Haushaltsrede 2018/2019: „Dieses Leben bietet so viel mehr“

22.02.2018

I. „Jedem Anfang wohnt ein Zauber inne“,

sagt der Volksmund. Die Romanfigur Harry Potter hat es auf Gleis 9 ¾ des Londoner Bahnhofs King´s Cross erwischt, mich fand das Schicksal im Oktober 2005 im Rathaus, Raum A.201: Die CDU Fraktion wählte mich zu ihrem Vorsitzenden. Denn Christoph Gerbersmann wurde Stadtkämmerer. Heute, mehr als 12 Jahre später, werde ich als einfaches Fraktionsmitglied den Haushaltsplanentwurf 2018/2019 desselben Kämmerers mitberaten, noch ein letztes Mal kommentieren und am Ende mit verabschieden.

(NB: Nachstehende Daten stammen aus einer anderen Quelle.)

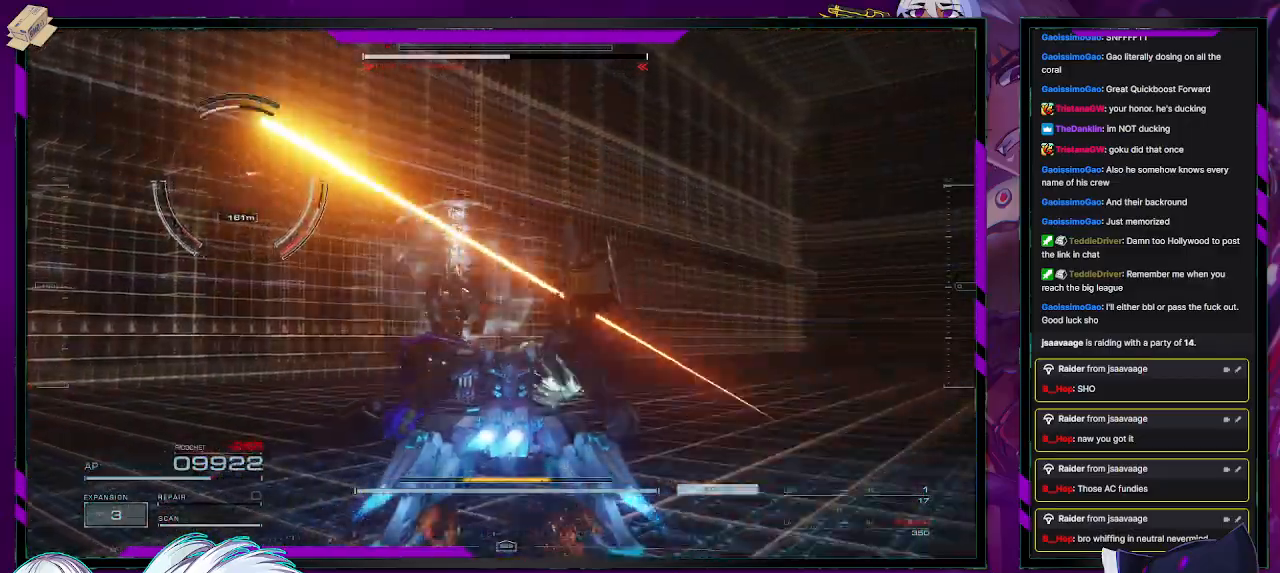
{"buttons": ["L1", "R2"], "left_stick": "up", "right_stick": "center", "events": [[317, "R1", "down"], [417, "R1", "up"], [483, "right_stick", "center"]]}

Ich hielt die Zeit für gekommen, die Jüngeren in unseren Reihen zu fördern und zu fordern. Mit Jörg Klepper, Thomas Walter, Melanie Purps, Stefan Ciupka und Corinna Niemann sitzen nun fünf aussichtsreiche und kreative Köpfe im neuen Vorstand. Begleitet von den „alten Hasen“ Dr. Stephan Ramrath und Willi Strüwer werden sie jeden Tag mehr Verantwortung übernehmen. Der Zeitpunkt für den Wechsel ist ideal: Seit 2017 haben wir einen ausgeglichenen Haushalt, ohne Bilanztricks und konzerninterne  Tafelsilber-Verkäufe. Darauf lässt sich aufbauen.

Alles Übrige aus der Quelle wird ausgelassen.